What this task involves.
Please transcribe the data below in full, word for word, without the images.
=====
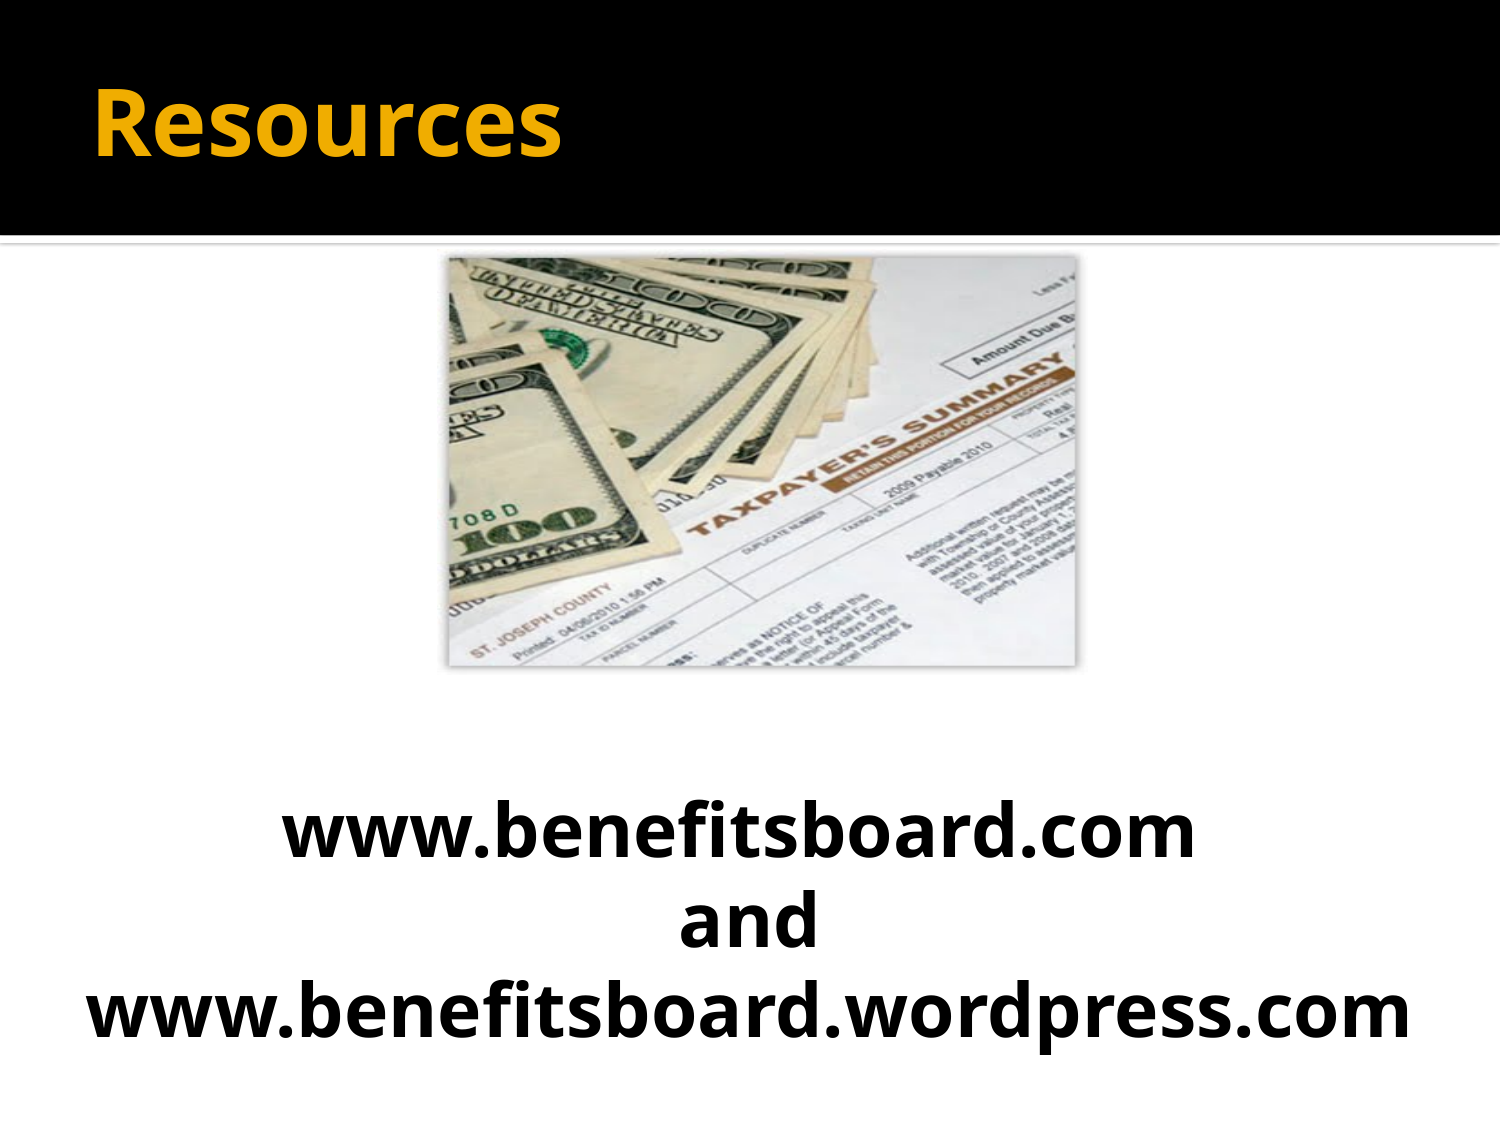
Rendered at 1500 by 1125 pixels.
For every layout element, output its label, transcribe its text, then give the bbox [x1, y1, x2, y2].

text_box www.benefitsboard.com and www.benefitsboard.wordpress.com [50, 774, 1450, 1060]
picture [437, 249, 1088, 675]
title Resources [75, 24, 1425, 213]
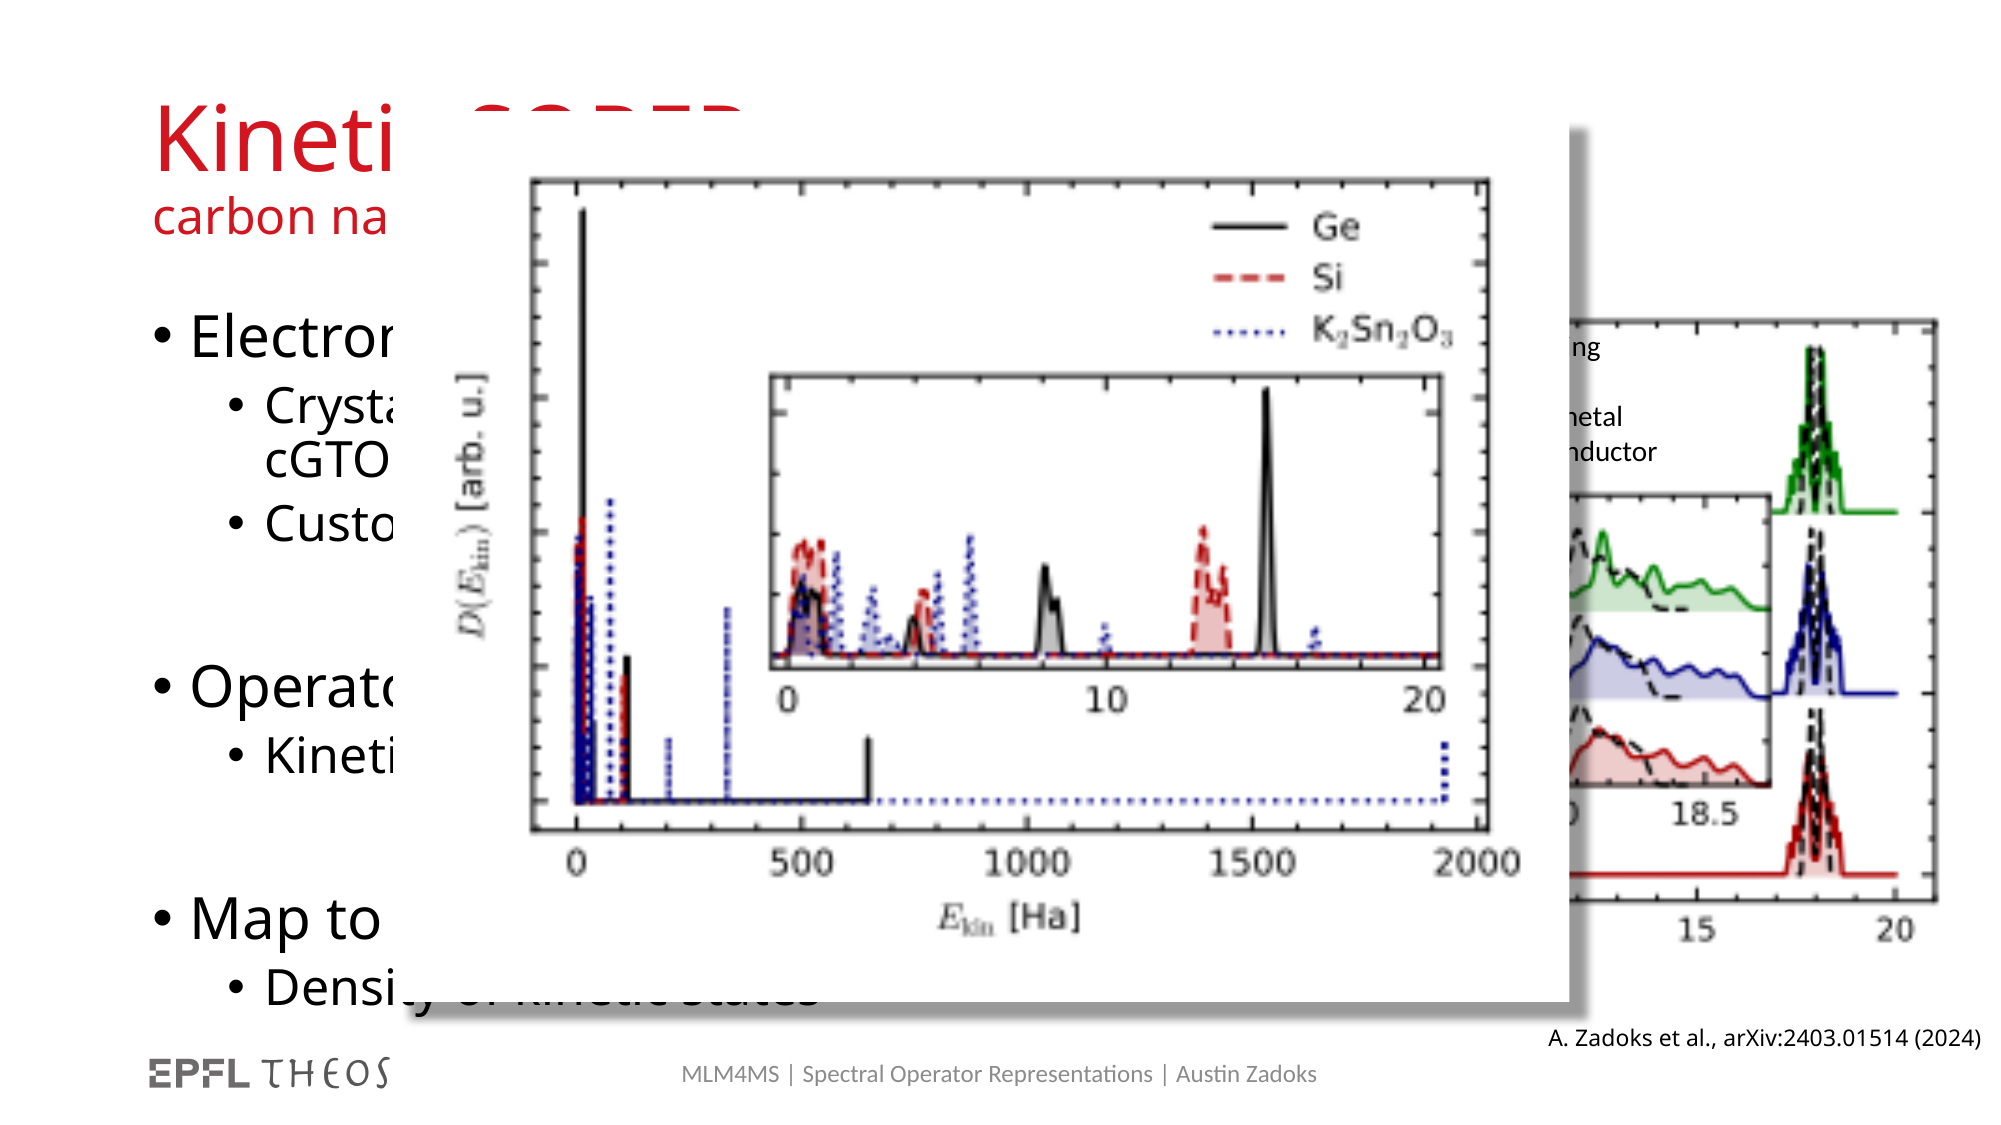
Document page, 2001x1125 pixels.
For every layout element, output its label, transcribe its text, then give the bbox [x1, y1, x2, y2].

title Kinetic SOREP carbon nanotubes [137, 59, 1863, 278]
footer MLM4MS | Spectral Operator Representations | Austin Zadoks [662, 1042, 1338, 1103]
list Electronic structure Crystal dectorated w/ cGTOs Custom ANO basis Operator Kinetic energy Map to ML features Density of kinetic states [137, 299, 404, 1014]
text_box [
=====
Solution.
Rendered at 1500 by 1125 pixels.
For every layout element, output its label, transcribe its text, then give the bbox [x1, y1, x2, y2].

text_box www.benefitsboard.com and www.benefitsboard.wordpress.com [50, 774, 1450, 1060]
picture [437, 249, 1088, 675]
title Resources [75, 24, 1425, 213]
Document page, 2001x1125 pixels.
For every layout element, output its label, transcribe its text, then give the bbox [x1, y1, x2, y2].

title Kinetic SOREP carbon nanotubes [137, 59, 1863, 278]
footer MLM4MS | Spectral Operator Representations | Austin Zadoks [662, 1042, 1338, 1103]
list Electronic structure Crystal dectorated w/ cGTOs Custom ANO basis Operator Kinetic energy Map to ML features Density of kinetic states [137, 299, 404, 1014]
text_box [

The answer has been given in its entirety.